Is Open Responses Replacing Existing APIs?
No.
Open Responses is not another AI model and it does not replace OpenAI, Anthropic, Google, or other providers.
Instead, it provides a common interface that providers can implement, much like how SQL standardizes database queries while allowing different database engines to innovate internally.
Looking Ahead
The AI industry is at a stage similar to the early days of the web. Before standards such as HTTP, HTML, and USB, developers faced fragmentation and compatibility issues. These standards didn’t eliminate competition—they enabled it by creating a common foundation for innovation.

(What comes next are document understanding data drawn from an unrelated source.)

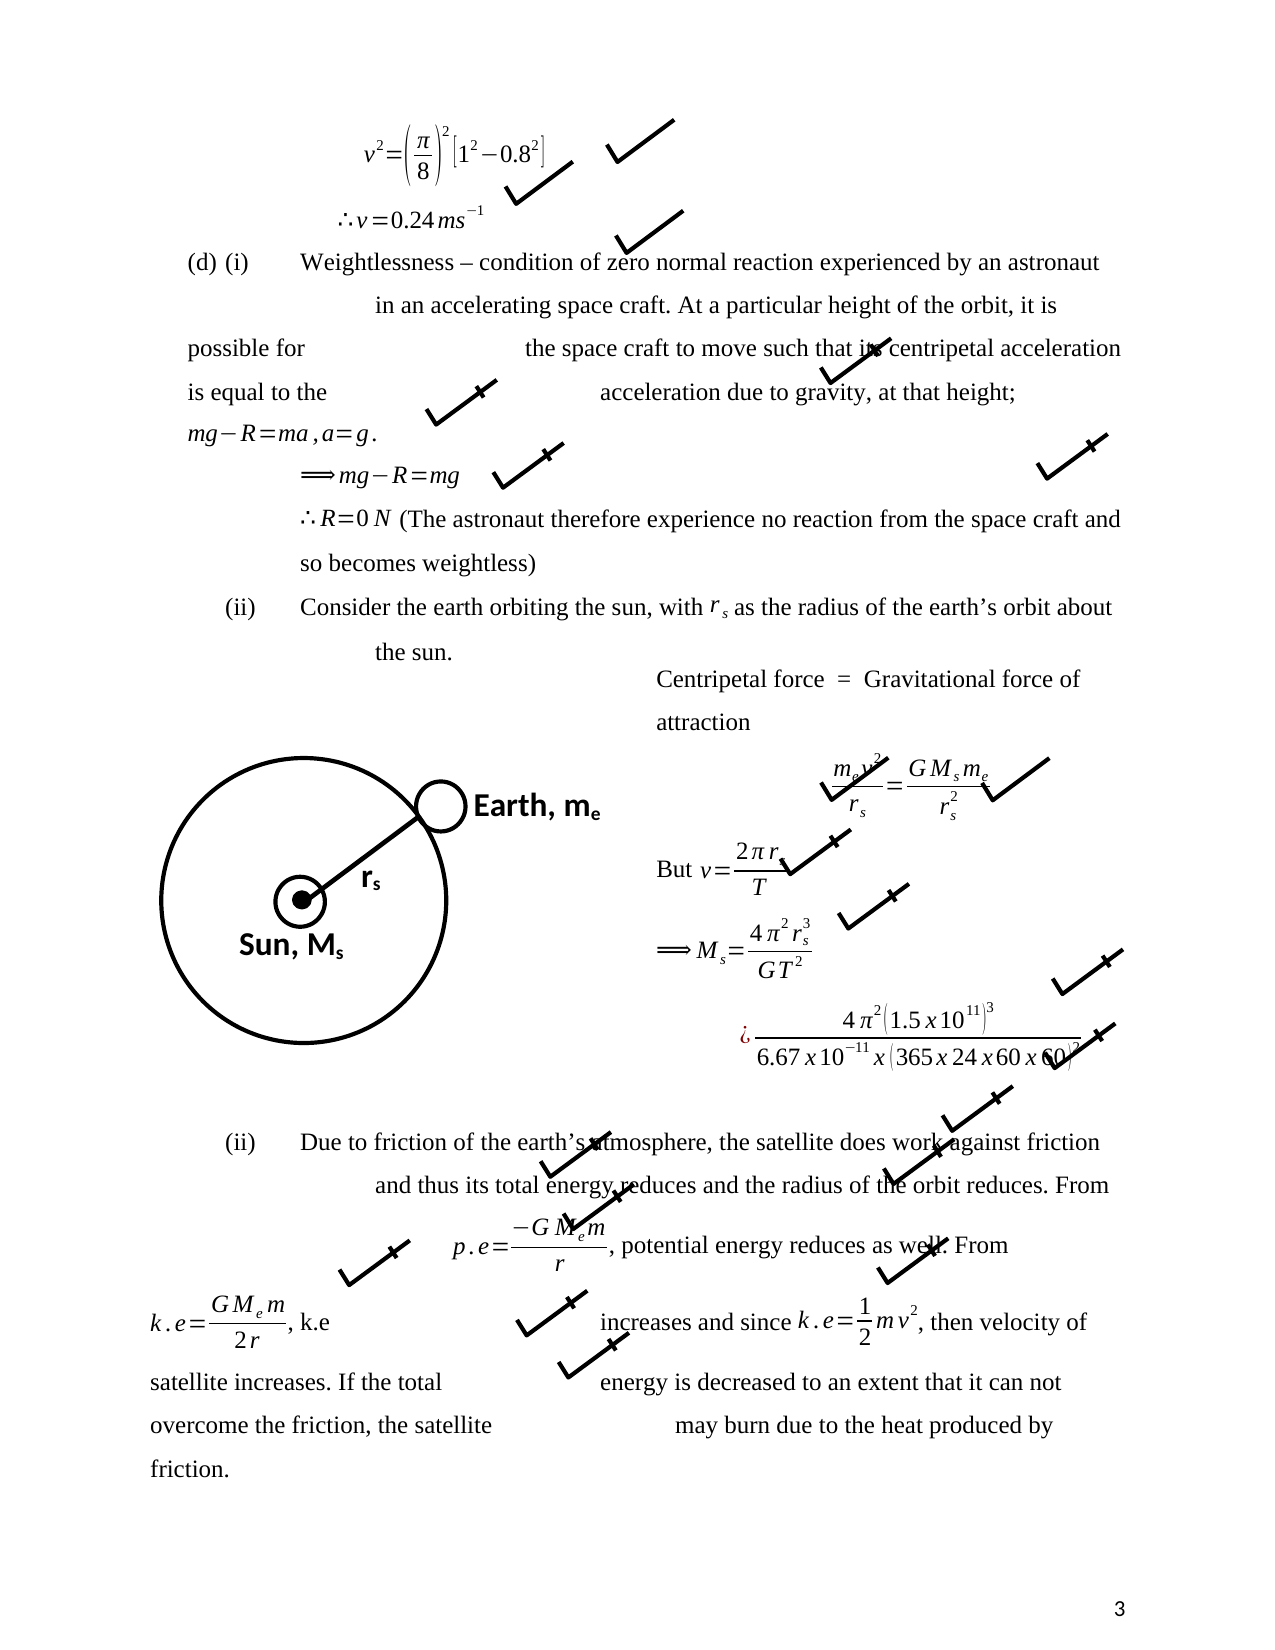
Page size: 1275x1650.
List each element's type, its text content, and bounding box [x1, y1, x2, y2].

list (d) (i) Weightlessness – condition of zero normal reaction experienced by an astronaut in an accelerating space craft. At a particular height of the orbit, it is possible for the space craft to move such that its centripetal acceleration is equal to the acceleration due to gravity, at that height; [187, 247, 1125, 447]
text (ii) Consider the earth orbiting the sun, with as the radius of the earth’s orbit about the sun. [150, 591, 1125, 665]
text (ii) Due to friction of the earth’s atmosphere, the satellite does work against friction and thus its total energy reduces and the radius of the orbit reduces. From , potential energy reduces as well. From , k.e increases and since , then velocity of satellite increases. If the total energy is decreased to an extent that it can not overcome the friction, the satellite may burn due to the heat produced by friction. [150, 1127, 1125, 1482]
list (The astronaut therefore experience no reaction from the space craft and so becomes weightless) [300, 504, 1125, 576]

Open Responses aims to play a similar role for AI applications. By standardizing how applications communicate with AI models, it has the potential to reduce complexity, encourage interoperability, and give developers greater flexibility to choose the best model for each task. Whether it becomes a widely adopted industry standard will depend on support from AI providers and the broader developer community, but it represents an important step toward a more open and connected AI ecosystem.

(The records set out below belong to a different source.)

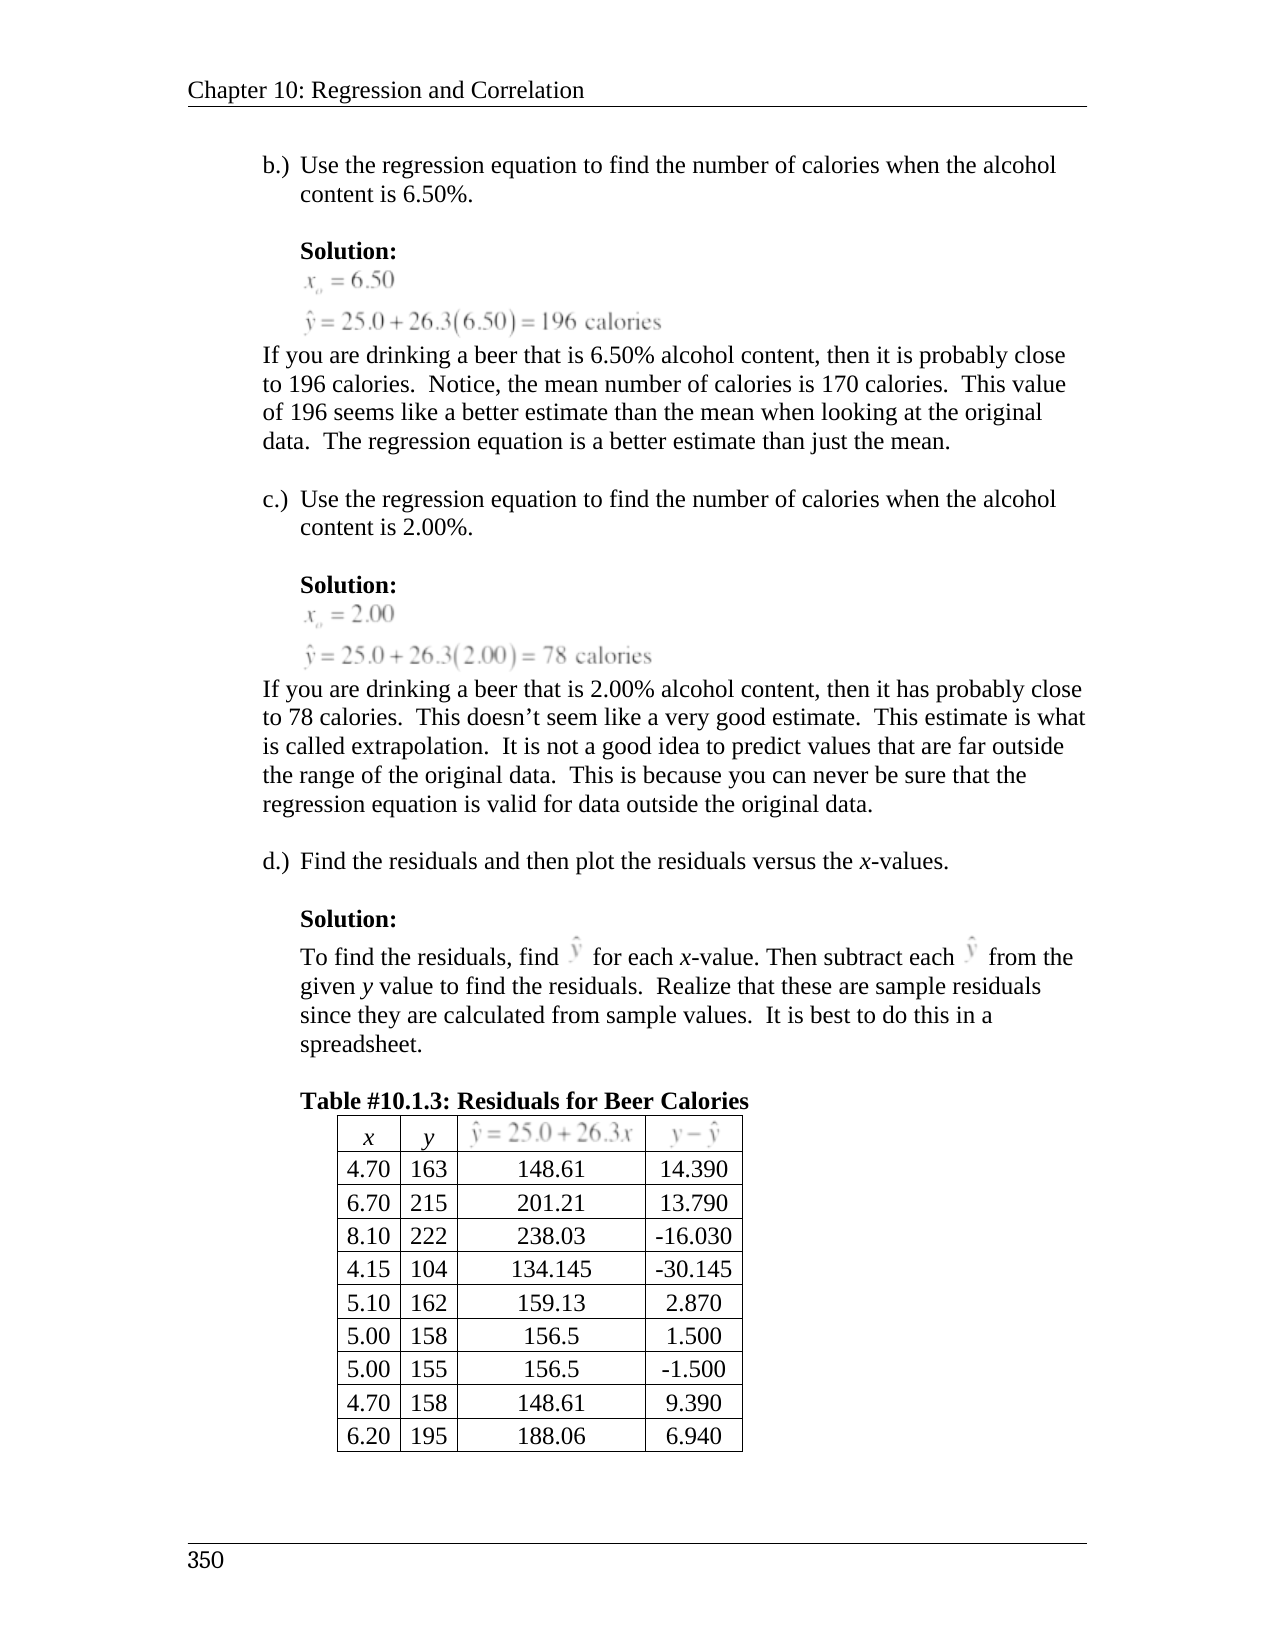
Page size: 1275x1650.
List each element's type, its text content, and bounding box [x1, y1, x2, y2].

table_cell 148.61 [458, 1152, 645, 1184]
table_cell 4.15 [338, 1252, 400, 1284]
table_cell 13.790 [646, 1185, 742, 1218]
table_cell 4.70 [338, 1385, 400, 1418]
text Solution: [300, 570, 1087, 599]
table_cell 4.70 [338, 1152, 400, 1184]
text If you are drinking a beer that is 2.00% alcohol content, then it has probably close to 78 calories. This doesn’t seem like a very good estimate. This estimate is what is called extrapolation. It is not a good idea to predict values that are far outside the range of the original data. This is because you can never be sure that the regression equation is valid for data outside the original data. [262, 674, 1087, 817]
table_cell 9.390 [646, 1385, 742, 1418]
table_cell 222 [401, 1219, 457, 1251]
table_cell 195 [401, 1419, 457, 1451]
table_cell 14.390 [646, 1152, 742, 1184]
table_cell 5.00 [338, 1352, 400, 1384]
table_header [646, 1116, 742, 1151]
table_cell 134.145 [458, 1252, 645, 1284]
table_cell 158 [401, 1319, 457, 1351]
table_cell 2.870 [646, 1285, 742, 1318]
table_cell 159.13 [458, 1285, 645, 1318]
table_header x [338, 1116, 400, 1151]
table_cell 6.940 [646, 1419, 742, 1451]
table_cell 158 [401, 1385, 457, 1418]
table_cell 104 [401, 1252, 457, 1284]
table_header [458, 1116, 645, 1151]
table_cell -1.500 [646, 1352, 742, 1384]
table_cell 6.20 [338, 1419, 400, 1451]
table_cell 238.03 [458, 1219, 645, 1251]
table_cell 156.5 [458, 1352, 645, 1384]
table_cell 163 [401, 1152, 457, 1184]
list Table #10.1.3: Residuals for Beer Calories [300, 1086, 1087, 1115]
text Solution: [300, 904, 1087, 932]
table_cell 201.21 [458, 1185, 645, 1218]
table_cell 155 [401, 1352, 457, 1384]
table_cell 156.5 [458, 1319, 645, 1351]
table_cell -16.030 [646, 1219, 742, 1251]
list Find the residuals and then plot the residuals versus the x-values. [262, 846, 1087, 875]
table_cell 215 [401, 1185, 457, 1218]
table_header y [401, 1116, 457, 1151]
list To find the residuals, find for each x-value. Then subtract each from the given y value to find the residuals. Realize that these are sample residuals since they are calculated from sample values. It is best to do this in a spreadsheet. [300, 932, 1087, 1057]
table_cell 5.10 [338, 1285, 400, 1318]
table_cell -30.145 [646, 1252, 742, 1284]
table_cell 148.61 [458, 1385, 645, 1418]
table_cell 5.00 [338, 1319, 400, 1351]
list Use the regression equation to find the number of calories when the alcohol content is 6.50%. [262, 150, 1087, 207]
text If you are drinking a beer that is 6.50% alcohol content, then it is probably close to 196 calories. Notice, the mean number of calories is 170 calories. This value of 196 seems like a better estimate than the mean when looking at the original data. The regression equation is a better estimate than just the mean. [262, 340, 1087, 455]
table_cell 188.06 [458, 1419, 645, 1451]
list Use the regression equation to find the number of calories when the alcohol content is 2.00%. [262, 484, 1087, 541]
text Solution: [300, 236, 1087, 265]
table_cell 1.500 [646, 1319, 742, 1351]
table_cell 6.70 [338, 1185, 400, 1218]
table_cell 162 [401, 1285, 457, 1318]
table_cell 8.10 [338, 1219, 400, 1251]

Open Responses is more than just another API specification—it’s a vision for a more interoperable AI future. As organizations increasingly rely on multiple AI models and agentic systems, a common communication standard can significantly reduce development effort while improving flexibility and portability. Just as HTTP transformed the web and USB simplified hardware connectivity, Open Responses has the potential to become a foundational building block for the next generation of AI-powered applications.